Ferreirola is located on the right bank of the the River Trevélez, at 1002 m above sea level and is one of the oldest settlements in the municipality of La Taha, dating from Roman times. Half hidden between ravines; from far only the church tower gives us a clue of its presence. But once we arrived, on foot or by car we discovered an unsuspected village. Its urban structure is significant and are present the typical structures of these villages, a public utility, (now no longer in use), a public fountain where freshen up, little corners with tinaos, flower-filled terraces, squares…etc. Some of the largest houses have their field garden whose walls stand lemons, persimmons and jasmine trees. Surrounded by countryside, Ferreirola is a crossroads between Atalbéitar, Mecina and Busquístar, around here passes the medieval trail (a 21 kilometers trail used by locals for more than 700 years ago to communicate with Pórtugos, Pitres, Atalbeitar, Busquístar, Nieles or Juviles) and the GR-240 among other routes.
Mecina is the core of the old town of Mecina-Fondales, which consisted of three small towns: Mecina, Fondales and Mecinilla. It is the second town in size and population of the municipality of La Taha. Mecina is built around a common threshing floor, and its streets stretch from here down. As Mecinilla, and Fondales, they retain a large degree of architectural authenticity.
Mecina adjoining neighborhood, but an independent basis. It appears in the modern age as a group of 15 or 20 houses. Really charming and totally respectful with the traditional architecture, is the perfect place from which to meet the other villages in the área.
It is the town that is located more on the “deep” (hence the name), perhaps the least accessible. Its architecture has hardly changed, in it there are plenty of traditional tinaos and porches and a purity of features that make it one of the most visited. Fondales is the town where writer Gerald Brenan set his summer residence.

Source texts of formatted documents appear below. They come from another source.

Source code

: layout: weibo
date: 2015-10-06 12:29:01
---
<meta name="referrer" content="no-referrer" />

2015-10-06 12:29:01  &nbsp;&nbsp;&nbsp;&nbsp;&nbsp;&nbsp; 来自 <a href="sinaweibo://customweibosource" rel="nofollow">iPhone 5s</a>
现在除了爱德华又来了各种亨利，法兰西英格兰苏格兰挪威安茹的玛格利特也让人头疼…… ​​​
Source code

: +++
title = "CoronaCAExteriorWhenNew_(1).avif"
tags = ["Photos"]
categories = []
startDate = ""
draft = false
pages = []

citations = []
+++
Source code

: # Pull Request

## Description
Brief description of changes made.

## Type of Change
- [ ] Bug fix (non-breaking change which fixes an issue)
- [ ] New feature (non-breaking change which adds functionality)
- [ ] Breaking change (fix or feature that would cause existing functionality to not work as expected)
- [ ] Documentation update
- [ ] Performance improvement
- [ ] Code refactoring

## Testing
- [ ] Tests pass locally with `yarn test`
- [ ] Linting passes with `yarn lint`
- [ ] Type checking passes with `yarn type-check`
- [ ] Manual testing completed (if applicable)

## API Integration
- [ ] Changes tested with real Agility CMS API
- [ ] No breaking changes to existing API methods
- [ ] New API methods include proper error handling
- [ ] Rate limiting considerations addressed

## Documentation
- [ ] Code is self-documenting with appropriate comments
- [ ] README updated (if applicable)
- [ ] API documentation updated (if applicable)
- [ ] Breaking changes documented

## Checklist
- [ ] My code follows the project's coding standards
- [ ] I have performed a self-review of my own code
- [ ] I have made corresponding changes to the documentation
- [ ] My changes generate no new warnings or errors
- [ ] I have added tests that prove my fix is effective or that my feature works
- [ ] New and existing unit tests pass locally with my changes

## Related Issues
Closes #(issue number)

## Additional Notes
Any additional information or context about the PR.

It has a magnificent medieval bridge over the the Trevélez river. The road running through it is the former official route from Órgiva and gives access to two large cisterns. There are also a source of sour water. The village has many roads that lead to it, from it then connects Mecinilla Mecina and above Pitres, or to the area of Órgiva and Guadalefeo river.
Their threshing floor, little known, are part of the legacy left us by the people of these lands and are now neatly kept by his descendants.
It is the highest nucleus of the municipality (over 1400 m), with exceptional views over La Taha. Its appearance retains the characteristic features of the Alpujarra architecture. Although small, the village preserves all the elements of a population center: well connected by a path from Pitres, another by Aylacares, and two more that unite with Bubión (today through the GR-7), and a final towards the mountains. In the upper town, next to the hotel, there is an astronomical observatory.
It is the capital and geographical center of La Taha, being the largest and most populous of all the towns that comprise the core. The village is divided into several neighborhoods articulated around a large square, which formerly was “parade ground” in the war of rebellion of the Moors in the sixteenth century. Now in it the church built on the foundations of the old mosque rises, highlighting its slender tower that customizes Pitres.